Additional info concerning my workflow

The target OCR folder inside DT is actually added to DT as an “external folder”. So it’s not inside DT’s database. It’s indexed.

So after DT is finished OCR’ing the PDF the OCR’ed PDF will be visible inside the “external folder”. From there I’m running again my Hazel rules to check the PDF contents and then renaming them based on the OCR’ed info and sorting them into the final folders inside DT.

If you are interested let me know so I will write more about it, but I guess there are already threads about it.

2 Likes

Cool tipp. Re the blurriness of the 8-bit version created by Abby’s software: That’s to be expected.
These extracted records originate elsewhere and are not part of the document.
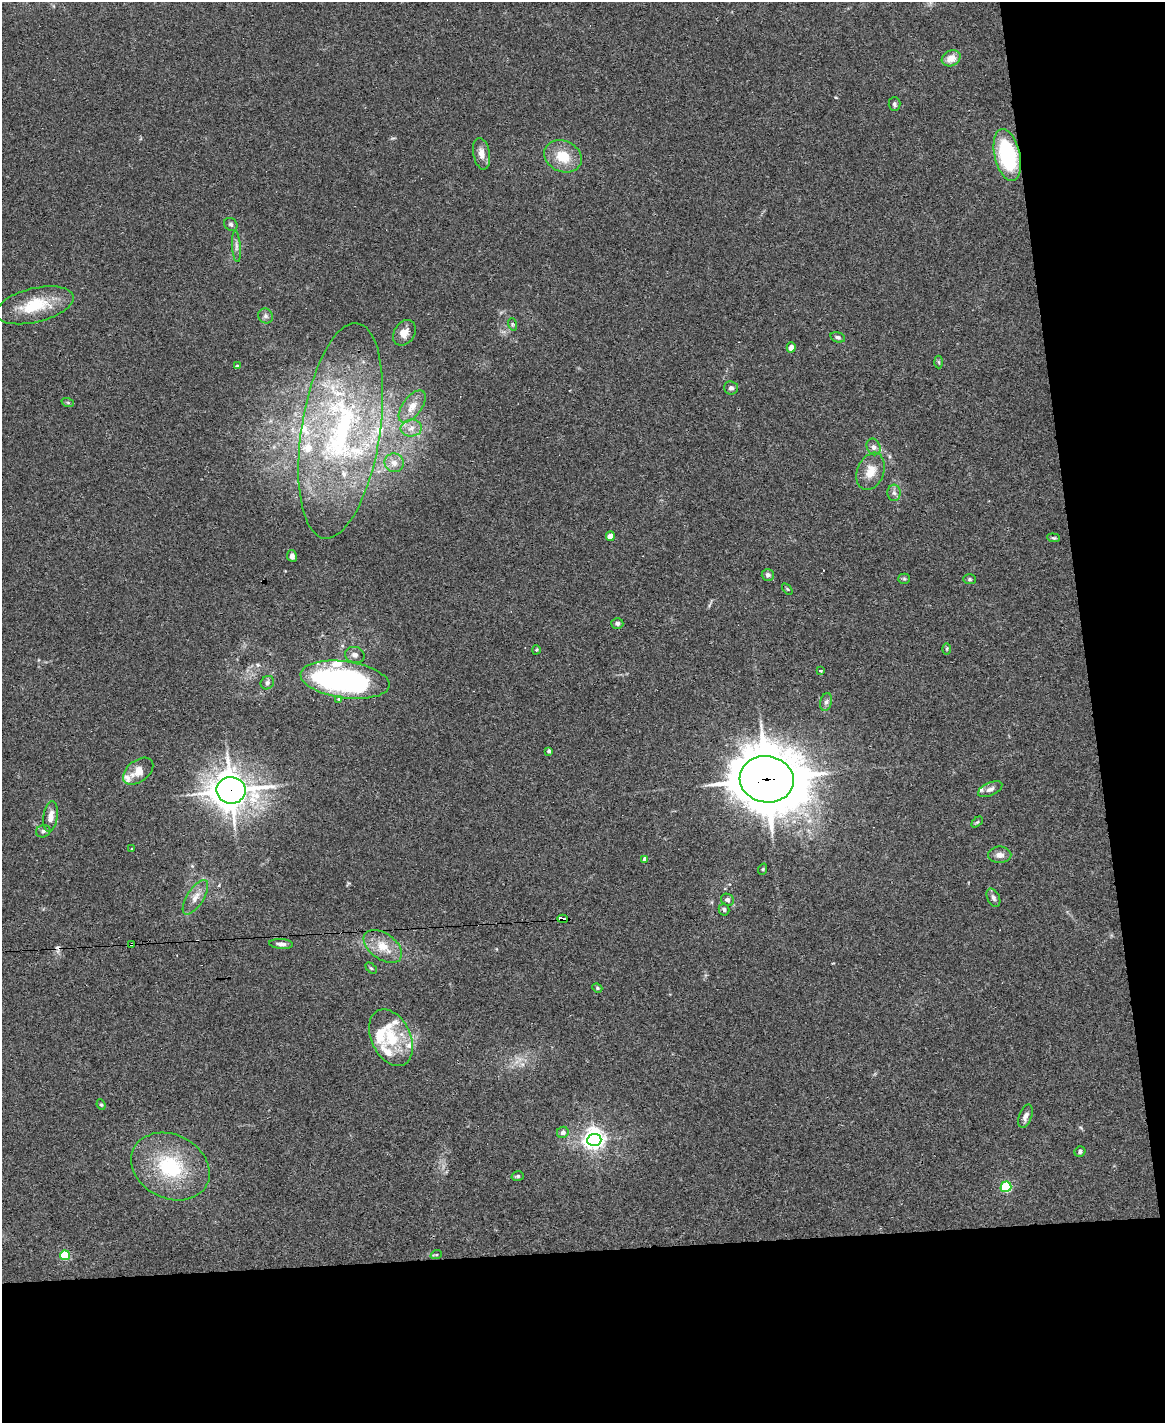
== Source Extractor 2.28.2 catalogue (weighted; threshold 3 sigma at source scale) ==
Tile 12 of 4 x 3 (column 4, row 3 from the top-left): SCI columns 3494-4656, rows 239-1659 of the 4656 x 4633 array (HDU 1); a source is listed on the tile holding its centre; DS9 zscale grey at full resolution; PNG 1167 x 1425 px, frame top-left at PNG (2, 2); each listed source drawn as its Kron ellipse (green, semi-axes under 4 px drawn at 4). Shown black and unused: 18% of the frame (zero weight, under 3 of 4 exposures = <1% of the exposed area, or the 3 px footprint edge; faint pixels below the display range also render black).
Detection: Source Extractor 2.28.2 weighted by HDU 2 'WHT'; one run over the whole footprint, this tile lists its part. Background 0.0537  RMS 0.0046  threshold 0.0206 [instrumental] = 3 sigma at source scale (4.5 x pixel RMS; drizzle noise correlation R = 1.50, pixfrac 1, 0.05/0.05 arcsec/px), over >= 5 px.
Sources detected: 92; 2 inside a brighter object's white glare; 2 cosmic-ray / hot-pixel residue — neither listed nor drawn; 15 inside a brighter listed object's ellipse — not listed separately; the other 73 listed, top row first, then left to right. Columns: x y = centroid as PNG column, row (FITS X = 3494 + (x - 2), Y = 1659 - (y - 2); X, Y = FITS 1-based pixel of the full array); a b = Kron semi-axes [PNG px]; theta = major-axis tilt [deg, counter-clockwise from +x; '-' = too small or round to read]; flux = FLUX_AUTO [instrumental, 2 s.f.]
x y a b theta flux
951 58 10 7 27 4.6
894 104 7 6 - 1.1
482 154 16 8 -79 3.8
1007 155 26 12 -77 42
563 156 19 15 -24 11
231 224 7 6 - 1.1
236 246 16 4 -86 1.8
35 305 40 17 14 19
265 316 8 7 - 1.3
512 324 6 4 -72 0.67
404 333 14 10 56 4.4
838 337 7 5 -15 1.1
791 347 5 4 - 2.8
939 362 6 4 -87 0.65
237 366 4 3 - 0.79
731 388 7 6 - 1.4
68 403 6 4 -19 0.6
412 406 19 9 54 5.6
411 428 10 8 6 3
341 431 109 39 81 110
873 447 8 6 -66 1.8
394 463 9 9 - 3.2
871 471 19 13 68 6.8
894 493 8 6 -85 1.6
610 536 4 4 - 5.7
1054 538 6 4 -5 0.63
292 556 6 4 -80 1.8
768 575 6 6 - 1.1
904 579 5 5 - 0.6
970 579 6 5 - 0.73
787 589 6 3 -53 0.5
617 623 6 5 - 1.2
947 649 6 4 89 0.55
536 650 4 4 - 0.5
355 655 10 8 -13 2
821 670 3 3 - 1.1
345 680 45 18 -8 95
267 683 7 6 - 1.2
339 699 3 3 - 1.2
826 702 9 5 75 1.5
549 751 4 3 - 0.98
138 771 17 10 38 6
767 779 27 23 -9 2500
990 789 13 6 24 2
231 790 14 13 - 760
51 816 15 7 81 4.4
977 822 6 4 43 0.64
43 831 7 6 - 1.2
131 849 3 3 - 0.81
1000 855 11 8 0 2.5
645 859 4 4 - 1.6
763 869 6 3 72 0.48
195 897 20 8 58 4.4
993 898 10 6 -63 1.5
727 900 7 6 - 1.5
724 909 6 5 - 0.9
563 919 5 4 - 47
131 944 3 3 - 1.9
281 944 12 5 -4 1.7
383 946 22 13 -36 8.8
371 968 6 4 -44 0.6
597 988 5 4 - 0.6
391 1038 30 19 -64 18
101 1105 5 4 - 0.6
1025 1116 12 6 69 2.3
563 1132 6 5 - 2.1
594 1140 7 6 - 210
1080 1151 6 5 - 1.1
170 1166 41 32 -27 35
518 1176 6 4 14 0.77
1006 1187 5 5 - 37
65 1255 5 5 - 23
436 1255 6 3 18 0.49
Overlapping masked pixels (flux is a lower limit): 4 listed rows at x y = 767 779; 231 790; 563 919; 131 944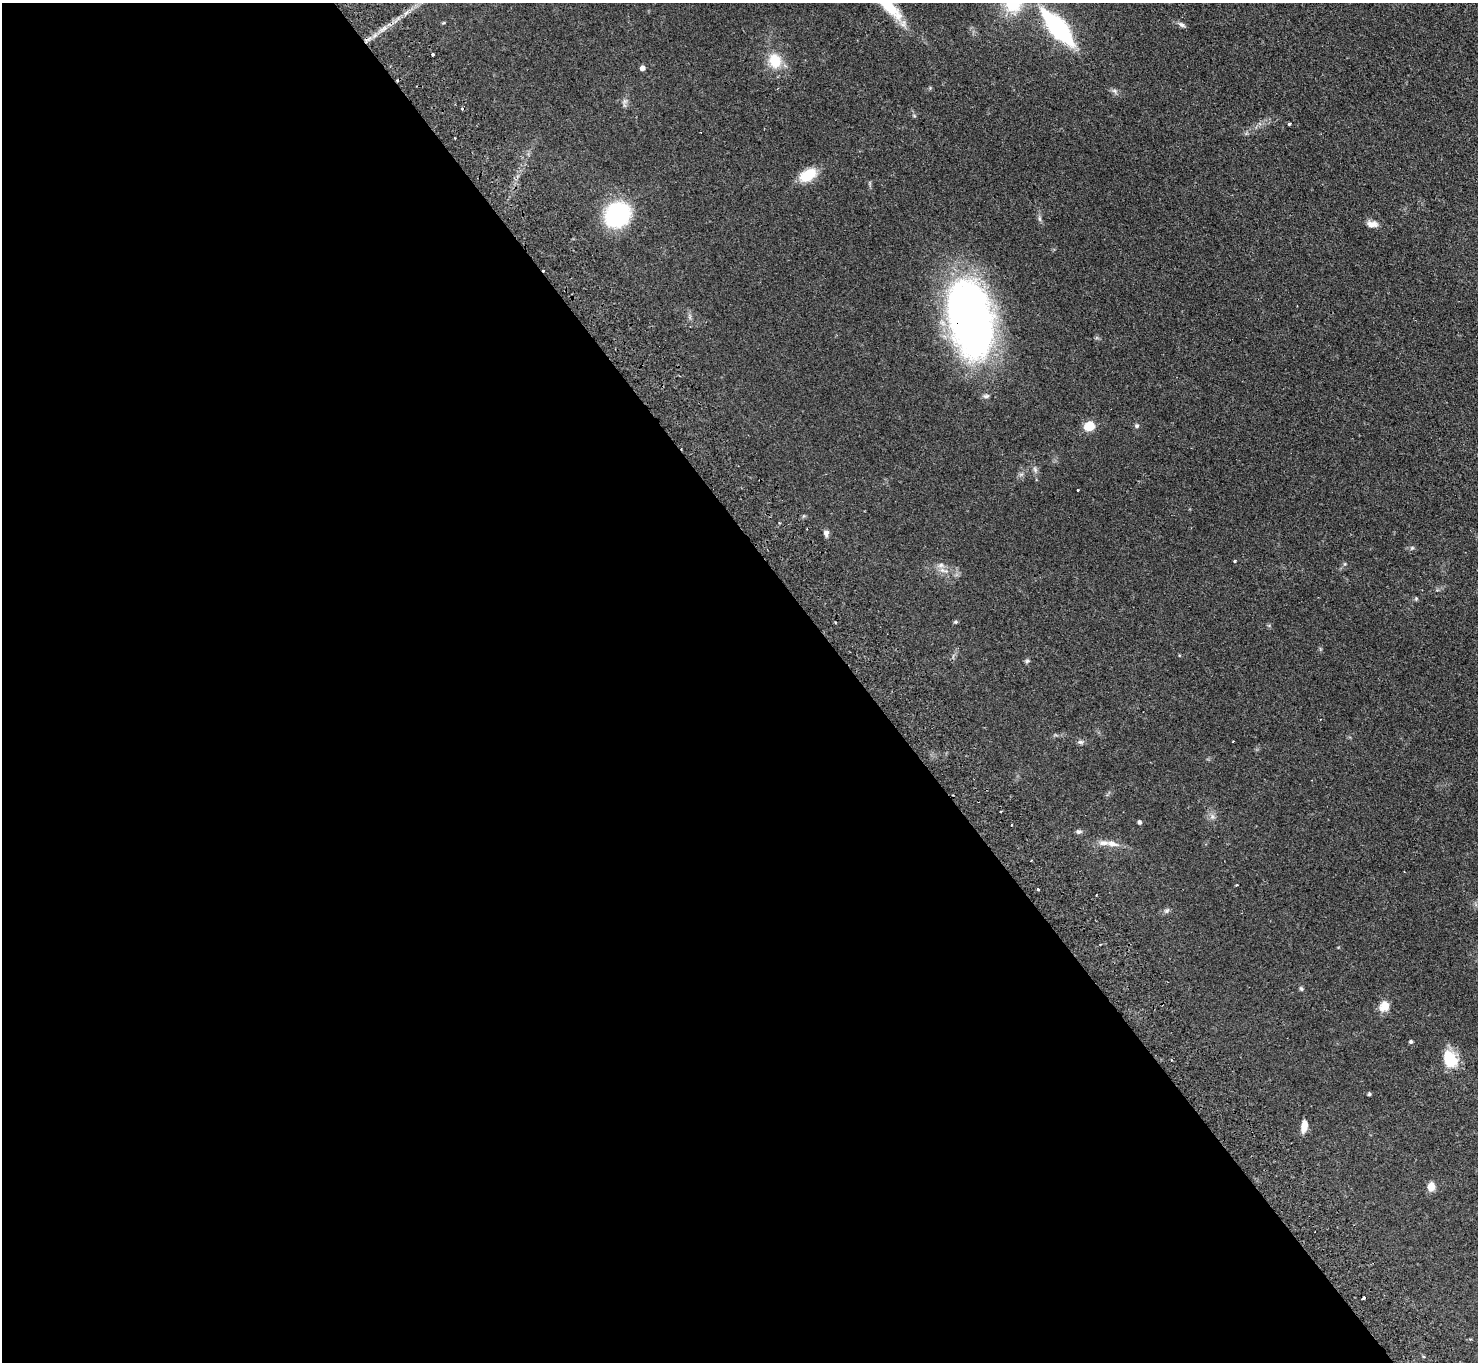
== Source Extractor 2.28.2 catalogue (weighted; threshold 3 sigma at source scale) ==
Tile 9 of 4 x 4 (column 1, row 3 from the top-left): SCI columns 50-1525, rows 1696-3055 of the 6002 x 5970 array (HDU 1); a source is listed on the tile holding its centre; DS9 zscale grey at full resolution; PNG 1480 x 1364 px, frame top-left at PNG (2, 3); no overlay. Shown black and unused: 58% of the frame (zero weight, under 2 of 3 exposures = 3% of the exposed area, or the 3 px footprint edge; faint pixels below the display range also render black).
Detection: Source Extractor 2.28.2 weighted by HDU 2 'WHT'; one run over the whole footprint, this tile lists its part. Background 0.0872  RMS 0.0064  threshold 0.0289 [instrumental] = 3 sigma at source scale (4.5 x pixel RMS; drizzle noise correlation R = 1.50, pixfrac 1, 0.05/0.05 arcsec/px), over >= 5 px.
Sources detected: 45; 4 cosmic-ray / hot-pixel residue — not listed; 1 inside a brighter listed object's ellipse — not listed separately; the other 40 listed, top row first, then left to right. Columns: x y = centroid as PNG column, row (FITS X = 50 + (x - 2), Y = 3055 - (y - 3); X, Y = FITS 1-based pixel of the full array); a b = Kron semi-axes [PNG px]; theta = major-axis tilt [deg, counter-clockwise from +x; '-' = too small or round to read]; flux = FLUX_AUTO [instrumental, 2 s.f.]
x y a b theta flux
1182 25 7 5 -27 1.6
1058 28 43 15 -49 76
433 55 3 3 - 2.2
775 61 20 16 -71 14
642 68 4 4 - 3.3
1115 91 7 4 -71 1.2
624 101 7 5 -90 1.6
914 115 5 3 - 0.65
1289 124 3 3 - 0.91
808 175 15 10 31 19
618 214 17 15 42 100
1372 224 15 8 -7 3.8
969 318 72 39 -79 320
1089 426 11 9 11 9.8
1137 426 6 6 - 1.1
1035 469 8 5 -66 1.6
1078 490 3 3 - 0.62
826 533 8 6 85 2.2
1412 548 6 4 0 0.98
1235 561 3 3 - 1.4
941 565 9 6 16 2.3
943 570 14 5 -17 2.8
1416 598 6 4 1 0.84
956 622 5 4 - 0.8
1027 661 7 5 3 1
1080 742 8 4 0 1.3
1139 822 4 4 - 1.5
1011 825 2 2 - 0.76
1079 832 8 6 4 1.3
1112 844 15 7 -11 4.8
1038 889 3 3 - 1.3
1096 895 2 2 - 0.55
1166 911 6 5 - 1.3
1301 989 6 4 -67 0.98
1384 1006 12 11 - 6.9
1411 1042 4 4 - 1.2
1450 1059 20 14 -64 17
1369 1094 3 3 - 1.1
1304 1126 13 6 80 5.7
1431 1187 9 7 78 5.5
Overlapping masked pixels (flux is a lower limit):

They probably “invent” gray values at the border between black and white, which blurs these borders.
BTW: There’s a canned automator action to convert PDFs to images which can be configured to produce TIFFs (not arguing against Ghostscript, of course). There’s also an automator action to apply a QuartzFilter to a PDF. That can be used to convert a color PDF to a b/w one. I have no idea if that makes it smaller though, and/or less blurry. I just stumbled upon these two.

The main reason for the blurriness is in my opinion the change from 1bit to 8bit encoding. Therefore, each pixel can contain not just 2 states (black/white) but 256 states and therefore the used JPEG2000 codec can never be as precise as the JBIG2 codec for 1bit images. This is quite clear.

The Automator action is not as good, since it produces not a single multipage TIFF but multiple single TIFFs :wink: And it also doesn’t produce 1-bit TIFFs. It produces 8bit grayscale TIFFs.

1 Like

Development would have to look into the possibility of preserving the bit depth on the OCR’d output.
@aedwards: I don’t know if this is possible or not.